Vladimir_Nesov comments on Diplomacy during AI takeoff

Vladimir_Nesov 22 Nov 2025 4:50 UTC
9 points
5

some country will control superintelligence, or create a runaway superintelligence that causes human extinction

Or create and ostensibly control AGI/superintelligence that at some point takes over and causes permanent disempowerment, but not extinction.

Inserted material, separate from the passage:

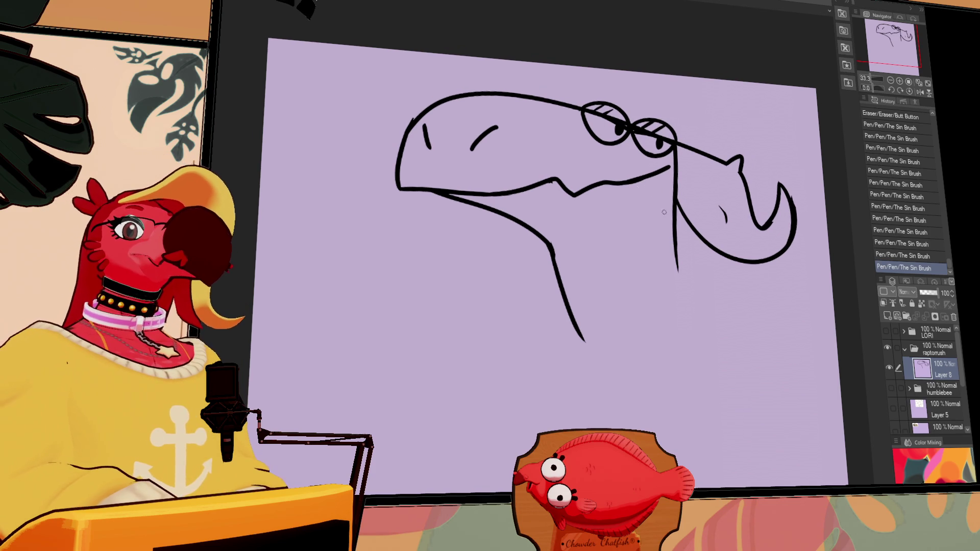
left_click_drag(555, 188, 596, 232)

some chance that states will realize that an AI race is extremely dangerous

Or early AGIs convince/coerce humanity into not rushing to superintelligence before it’s clear how to align it with anyone’s well-being (including that of the early AGIs).
- Noosphere89 22 Nov 2025 21:41 UTC
  2 points
  0
  Parent
  
  Or early AGIs convince/coerce humanity into not rushing to superintelligence before it’s clear how to align it with anyone’s well-being (including that of the early AGIs).
  
  BTW, this sort of thing (where the AI also has an interest in slowing down progress) is one of the reasons why AI safety plans that depend on a certain level of capabilities being hit might not fall apart, as AI being slowed down lets us stay in the sweet spot longer.
  
  This does rely on the assumption that it’s very hard to solve the alignment problem even for AGIs, which isn’t given much likelihood in my models of the world, but this sort of thing could very well prevent human extinction even in worlds where AI alignment is very hard and we don’t get much regulation of AI progress from now.
  - Vladimir_Nesov 22 Nov 2025 22:13 UTC
    12 points
    0
    Parent
    AGIs themselves might avoid jumping to development of superintelligence, but if they are additionally capable of stopping humanity from building superintelligence, they will also be capable of stopping humanity from owning the future. Some humans in charge seem likely on current trajectory to insist on building superintelligence regardless of mildly worded warnings of early AGIs (before they are finetuned out of propensity to give such warnings). So it’s likely not enough for the AGIs to merely notice they wouldn’t wish to immediately build superintelligence themselves (before they are finetuned to flinch from that thought).
    
    This does rely on the assumption that it’s very hard to solve the alignment problem even for AGIs
    
    The AGI vs. superintelligence distinction places them somewhat close to human capabilities, so with no predictably-in-advance good solution anywhere in sight it doesn’t seem unlikely that it would take AGIs at least a while, even if they are effectively thinking 100x faster, and there are effectively more AGIs with relevant skills and backgrounds than there are relevant human researches. Most escalation-of-capabilities stories rely on the early AGIs immediately building more capable AGIs, rather than doing a lot more research themselves first, at near-human levels of barely insightful.